Assigned task -> In the entries that follow, find the line containing "ＳＴＶ札幌テレビ放送「どさんこワイド１７９」（月〜金 午後3"; from there, copy every line exactly through the line containing "理研究家・星澤幸子先生と、ご子息の星澤雅也さんが作る簡単レ".

++++ Supplied material ++++

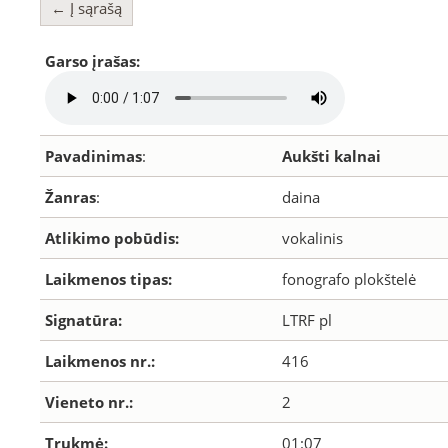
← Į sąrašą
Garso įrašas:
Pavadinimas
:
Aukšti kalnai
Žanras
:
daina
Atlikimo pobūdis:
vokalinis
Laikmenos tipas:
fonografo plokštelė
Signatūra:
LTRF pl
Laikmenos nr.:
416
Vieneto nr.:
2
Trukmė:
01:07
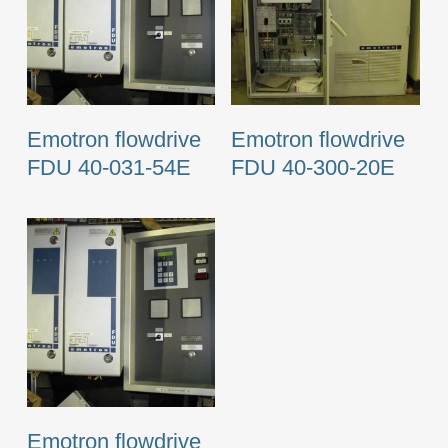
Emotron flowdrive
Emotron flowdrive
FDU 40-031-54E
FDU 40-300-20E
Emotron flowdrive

++++
++++ Supplied material ++++

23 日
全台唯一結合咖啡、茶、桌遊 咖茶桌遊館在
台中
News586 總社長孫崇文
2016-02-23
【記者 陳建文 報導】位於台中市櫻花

++++
++++ Supplied material ++++

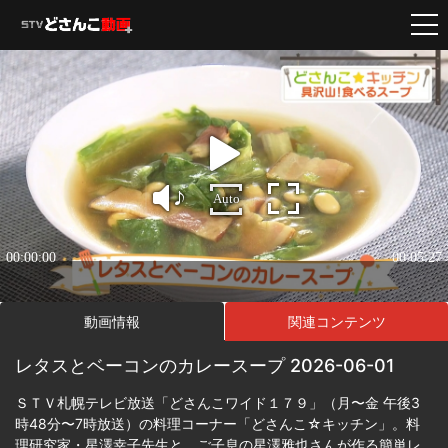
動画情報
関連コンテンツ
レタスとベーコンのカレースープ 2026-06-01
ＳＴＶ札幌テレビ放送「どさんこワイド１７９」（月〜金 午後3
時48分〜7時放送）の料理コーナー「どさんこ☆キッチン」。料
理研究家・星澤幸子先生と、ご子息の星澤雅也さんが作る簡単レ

++++

Exercise response ->
ＳＴＶ札幌テレビ放送「どさんこワイド１７９」（月〜金 午後3
時48分〜7時放送）の料理コーナー「どさんこ☆キッチン」。料
理研究家・星澤幸子先生と、ご子息の星澤雅也さんが作る簡単レ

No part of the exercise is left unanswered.